An almost Horror Vacui of a room.

But what do museums look like in the Eastern world? A little earlier today, I learned about the artist Jung-Yeon Min, from (of all things) a tumblr post. But I was fascinated not only by the content of her work, but the seemingly gigantic scale at which she worked.

How can this kind of painting have it's own white wall, or share a non-empty space with many other paintings (not necessarily like this one)?



Maybe I'm crazy for thinking there is some kind of difference between the two,
because when there's a museum like this in China:










And a museum like this in New York:






One has to think that they probably aren't too far off in terms of display.

My last question would probably have to be about items that are considered "exotic" or "primitive" in the western world. These items are usually the ones you will find in a darkly lit room, all in glass cases with carefully placed wall panels (in the western world). For example, ancient Chinese pottery, or African tribal masks. How are African tribal masks displayed in Africa? Or are they even displayed at all in their place of origin? We pride ourselves as westerners so interested in the creations of our culture, but maybe a mask is more to a tribe than a "work of art."

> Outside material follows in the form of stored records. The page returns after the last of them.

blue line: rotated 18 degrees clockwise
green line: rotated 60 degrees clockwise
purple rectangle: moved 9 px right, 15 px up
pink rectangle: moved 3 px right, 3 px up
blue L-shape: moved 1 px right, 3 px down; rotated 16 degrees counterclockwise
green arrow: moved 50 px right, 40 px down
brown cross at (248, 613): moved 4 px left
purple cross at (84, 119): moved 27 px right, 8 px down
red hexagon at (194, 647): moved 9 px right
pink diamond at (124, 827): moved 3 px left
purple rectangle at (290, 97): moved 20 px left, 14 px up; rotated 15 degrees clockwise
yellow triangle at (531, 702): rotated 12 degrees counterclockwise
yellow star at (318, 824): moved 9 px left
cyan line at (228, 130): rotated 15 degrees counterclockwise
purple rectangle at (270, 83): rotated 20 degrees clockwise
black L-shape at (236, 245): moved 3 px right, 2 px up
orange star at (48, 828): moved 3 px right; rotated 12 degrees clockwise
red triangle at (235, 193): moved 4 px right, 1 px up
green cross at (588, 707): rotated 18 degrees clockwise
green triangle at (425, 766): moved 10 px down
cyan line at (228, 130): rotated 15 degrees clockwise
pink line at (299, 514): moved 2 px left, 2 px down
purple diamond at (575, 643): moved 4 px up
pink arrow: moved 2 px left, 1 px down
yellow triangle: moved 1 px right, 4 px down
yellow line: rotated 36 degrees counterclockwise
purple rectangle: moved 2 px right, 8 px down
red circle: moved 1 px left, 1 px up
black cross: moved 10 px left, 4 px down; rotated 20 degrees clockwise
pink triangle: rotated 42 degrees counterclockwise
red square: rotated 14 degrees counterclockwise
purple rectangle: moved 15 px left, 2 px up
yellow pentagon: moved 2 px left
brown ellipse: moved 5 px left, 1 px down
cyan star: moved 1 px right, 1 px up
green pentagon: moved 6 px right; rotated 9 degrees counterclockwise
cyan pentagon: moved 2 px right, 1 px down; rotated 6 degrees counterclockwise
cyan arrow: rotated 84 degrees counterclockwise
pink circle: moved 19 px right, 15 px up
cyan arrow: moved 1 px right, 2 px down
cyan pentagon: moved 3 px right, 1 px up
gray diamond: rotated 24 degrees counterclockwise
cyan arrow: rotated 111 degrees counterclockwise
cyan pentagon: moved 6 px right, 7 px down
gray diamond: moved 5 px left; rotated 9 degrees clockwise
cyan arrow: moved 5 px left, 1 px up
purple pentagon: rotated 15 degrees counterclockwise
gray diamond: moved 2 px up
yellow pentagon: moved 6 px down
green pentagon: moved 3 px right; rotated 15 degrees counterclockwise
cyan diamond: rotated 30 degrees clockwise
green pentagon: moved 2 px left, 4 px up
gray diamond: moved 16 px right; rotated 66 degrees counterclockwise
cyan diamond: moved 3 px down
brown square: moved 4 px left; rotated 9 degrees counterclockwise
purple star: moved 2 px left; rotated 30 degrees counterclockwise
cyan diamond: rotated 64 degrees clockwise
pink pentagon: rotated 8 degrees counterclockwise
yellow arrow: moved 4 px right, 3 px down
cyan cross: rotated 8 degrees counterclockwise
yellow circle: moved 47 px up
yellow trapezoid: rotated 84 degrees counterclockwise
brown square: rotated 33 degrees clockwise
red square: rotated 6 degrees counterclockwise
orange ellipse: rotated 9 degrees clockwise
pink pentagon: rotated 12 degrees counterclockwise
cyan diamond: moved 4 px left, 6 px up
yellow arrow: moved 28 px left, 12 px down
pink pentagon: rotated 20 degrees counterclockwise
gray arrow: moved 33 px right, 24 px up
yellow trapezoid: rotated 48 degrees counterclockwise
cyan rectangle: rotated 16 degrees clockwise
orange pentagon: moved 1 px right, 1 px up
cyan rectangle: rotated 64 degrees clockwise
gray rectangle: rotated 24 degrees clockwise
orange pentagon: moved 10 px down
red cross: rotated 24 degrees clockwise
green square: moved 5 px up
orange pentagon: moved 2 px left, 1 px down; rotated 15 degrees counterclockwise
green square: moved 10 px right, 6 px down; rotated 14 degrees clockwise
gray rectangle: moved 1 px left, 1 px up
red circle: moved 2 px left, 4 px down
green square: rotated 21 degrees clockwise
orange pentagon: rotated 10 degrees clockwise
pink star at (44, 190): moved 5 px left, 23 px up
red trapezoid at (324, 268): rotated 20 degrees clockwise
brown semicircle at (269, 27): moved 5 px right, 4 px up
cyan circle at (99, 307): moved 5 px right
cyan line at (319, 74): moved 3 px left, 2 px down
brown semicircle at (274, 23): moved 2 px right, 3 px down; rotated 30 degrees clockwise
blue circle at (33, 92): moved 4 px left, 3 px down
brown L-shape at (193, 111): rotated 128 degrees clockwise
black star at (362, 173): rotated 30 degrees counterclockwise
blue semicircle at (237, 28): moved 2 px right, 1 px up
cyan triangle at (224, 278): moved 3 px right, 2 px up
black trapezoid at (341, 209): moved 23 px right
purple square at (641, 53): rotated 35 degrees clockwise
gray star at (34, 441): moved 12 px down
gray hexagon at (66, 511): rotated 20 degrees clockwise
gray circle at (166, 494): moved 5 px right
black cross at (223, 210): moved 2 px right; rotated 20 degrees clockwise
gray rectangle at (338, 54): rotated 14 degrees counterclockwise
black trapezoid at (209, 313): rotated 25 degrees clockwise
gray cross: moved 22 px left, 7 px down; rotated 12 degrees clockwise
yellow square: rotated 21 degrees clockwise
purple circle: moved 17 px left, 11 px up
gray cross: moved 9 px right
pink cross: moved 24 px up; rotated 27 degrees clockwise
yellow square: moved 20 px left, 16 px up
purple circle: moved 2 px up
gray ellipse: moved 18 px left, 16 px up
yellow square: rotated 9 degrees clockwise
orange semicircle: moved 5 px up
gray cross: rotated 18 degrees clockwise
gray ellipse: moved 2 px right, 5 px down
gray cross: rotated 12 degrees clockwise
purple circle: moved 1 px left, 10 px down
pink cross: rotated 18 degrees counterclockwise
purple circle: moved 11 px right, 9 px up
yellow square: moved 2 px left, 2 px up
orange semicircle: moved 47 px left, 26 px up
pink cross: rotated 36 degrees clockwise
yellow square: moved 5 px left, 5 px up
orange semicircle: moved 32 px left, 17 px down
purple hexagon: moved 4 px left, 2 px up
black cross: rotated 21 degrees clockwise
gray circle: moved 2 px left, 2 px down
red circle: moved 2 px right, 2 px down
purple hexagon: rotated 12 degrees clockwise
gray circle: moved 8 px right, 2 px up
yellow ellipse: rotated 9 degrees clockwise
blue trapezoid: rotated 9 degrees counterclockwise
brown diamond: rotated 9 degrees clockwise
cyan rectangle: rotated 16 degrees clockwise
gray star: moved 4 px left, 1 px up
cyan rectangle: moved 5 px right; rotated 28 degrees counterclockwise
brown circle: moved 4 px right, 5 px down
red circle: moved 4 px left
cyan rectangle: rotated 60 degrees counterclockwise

That's all for now, I hope it made sense.

Friday, November 5, 2010

Mills College Art History Society Manifesto

24 OCTOBER 2010
We seek to establish a society for the promotion of art history as it does exist and as it can exist:
1. as a field of critical academic knowledge
2. as a method of elevating and sustaining the visibility of women in the arts including critics, historians, artists, curators, and other contributors to the field's excellence
3. as a mode of communication and the development of ideas between and of members of the Art History Society community
4. as a way of attaining a higher level of independence and individuality as thinkers and participants regarding art and art history
5. as contributors to art history as a field of study and a mode of thinking that can and will be utilized for the betterment of the arts and of ourselves
     We seek to affirm more powerfully our lives through art and to learn how to more meaningfully integrate art into our lives; to realize the power of art as a method of expression, be it cultural, personal, public, political or otherwise; and to know art as an affirmation of existence, suffering, enlightenment, empowerment, intelligence, emotion and visibility as beings.
     The Society's goals as a collective are to deepen and expand the connection between Art History Society members and the arts. Methods of accomplishing this goal include attendance of regional arts events in the San Francisco Bay Area, including but not limited to museum and gallery exhibitions, forums, performances and discussions; serious discussions about the arts, with no exclusive focus on any particular society, period or culture; networking; inviting figures from the art world to speak at the College; creating and sustaining a space online and/or in print where members of the Society can publish art critiques, art essays, art announcements, and other relevant documents pertaining to the Art History Society.